While fast1 has snapshots (everything under there has the same retention policy, so I'm having sanoid just snap the whole dataset recursively), the tank* datasets do not as they all have mixed usage (and snapshots only are occurring in the child datasets).

It looks like when there's no snapshots (and my usage of --no-sync-snap) on a dataset, syncoid doesn't sync it, but then it doesn't get created on the target system to support creation of child datasets that do have snapshots.

Is this behavior expected or have I found an edge case?

As always, thank you to Jim and the {san,sync,find}oid contributors that enable enterprise-grade storage/backup for the FOSS community!

jimsalterjrs commented 1 year ago

Correct. If you ask for no sync snap and your source has no snapshots, it's impossible to replicate. Literally impossible, since replication is based on snapshots.

I generally recommend not excluding empty parent datasets from your snapshot policy. The empty snapshots don't really cost you anything, and they keep you from having problems like this.

mddeff commented 1 year ago

Yep, totally understood. It's not so much a space thing, rather, I'm creating the snapshots at the child dataset level because they have different uses (and subsequently have different retention policies).

For instance, tank2/vms and tank2/iot have different needs for retention, so the policies are different.

Would it be better to:

A) Set a general Sanoid snapshot policy for tank2 that is the boolean of the policies for vms and iot, and then have the delta policies for each of those child sets? (This feels prone to error having two different policies creating the set of snapshots for a single dataset, but I could be overthinking it.)

B) Point Syncoid at tank2/vms and tank2/iot seperately?

C) Just do what I did where I create blank datasets on the target and let Syncoid take it from there

When I had originally read the --recursive option, my brain auto-completed a mkdir -p type behavior. Is there any reason why that behavior would be unwanted? Effectively just creating blank datasets on the target to support the tree structure of target datasets with actual snapshots to be transferred? Maybe a new flag?
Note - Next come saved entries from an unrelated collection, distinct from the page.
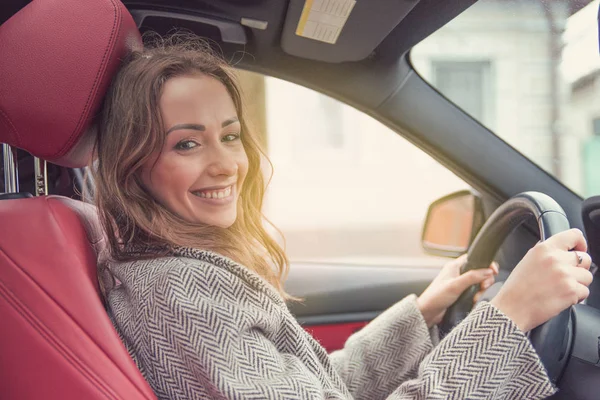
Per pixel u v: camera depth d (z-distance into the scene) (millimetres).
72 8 885
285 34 1458
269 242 1220
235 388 807
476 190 1628
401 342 1264
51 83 880
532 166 1572
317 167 10562
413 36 1422
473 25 1544
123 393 792
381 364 1257
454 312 1271
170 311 848
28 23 876
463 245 1587
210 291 870
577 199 1513
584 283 909
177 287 859
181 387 849
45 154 937
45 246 856
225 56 1565
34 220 874
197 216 978
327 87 1633
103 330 827
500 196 1599
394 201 9844
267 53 1565
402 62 1552
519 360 893
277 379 848
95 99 909
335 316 1887
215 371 816
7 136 911
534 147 1572
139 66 929
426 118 1610
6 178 977
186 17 1427
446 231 1594
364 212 9000
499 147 1588
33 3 896
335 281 1917
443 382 891
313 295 1873
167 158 937
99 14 890
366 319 1901
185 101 933
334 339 1893
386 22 1319
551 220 998
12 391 784
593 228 1128
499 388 892
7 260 821
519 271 937
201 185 960
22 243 843
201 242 964
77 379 785
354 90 1617
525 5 1460
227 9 1395
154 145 920
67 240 883
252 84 1646
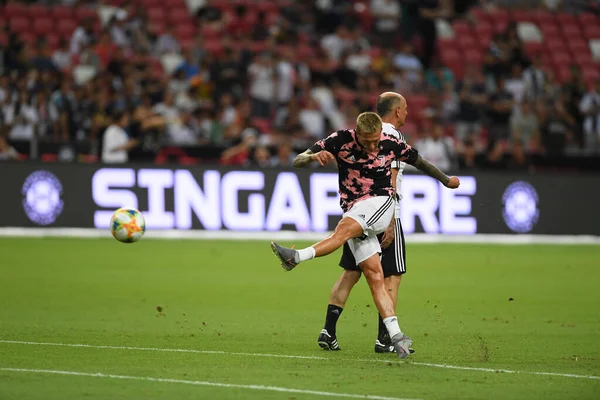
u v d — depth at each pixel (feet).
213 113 278.26
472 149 282.97
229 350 101.19
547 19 382.42
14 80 268.82
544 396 78.95
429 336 114.52
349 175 94.58
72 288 158.81
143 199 248.52
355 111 301.02
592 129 317.42
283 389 80.12
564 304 147.13
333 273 187.32
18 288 157.58
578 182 271.08
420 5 358.43
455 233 263.08
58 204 245.45
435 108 318.86
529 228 268.21
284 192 254.06
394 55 339.16
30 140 255.09
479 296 155.94
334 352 100.68
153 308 137.39
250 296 152.56
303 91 301.84
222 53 304.09
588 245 260.01
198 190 250.78
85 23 309.63
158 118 267.39
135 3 343.05
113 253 213.87
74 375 85.66
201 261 202.80
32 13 330.34
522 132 302.66
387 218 93.91
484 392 80.23
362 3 363.35
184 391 79.10
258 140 277.03
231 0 355.97
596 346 107.55
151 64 311.06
fiesh commented 1 month ago

We have the same issue. We have one system storage0 that all sort of systems sync to. This then replicates to a second system storage1. But since we want to keep all snapshot taking local to the machines sending, but all snapshot removal local to the machines receiving (so as not to have some snapshot bug propagate automatically), there are no automatic snapshots taken on storage0. Now syncing storage0 to storage1 runs into this issue since we cannot simply sync the (unsnapshotted) root dataset.

mkdir -p / zfs create -p behavior would be much easier to deal with.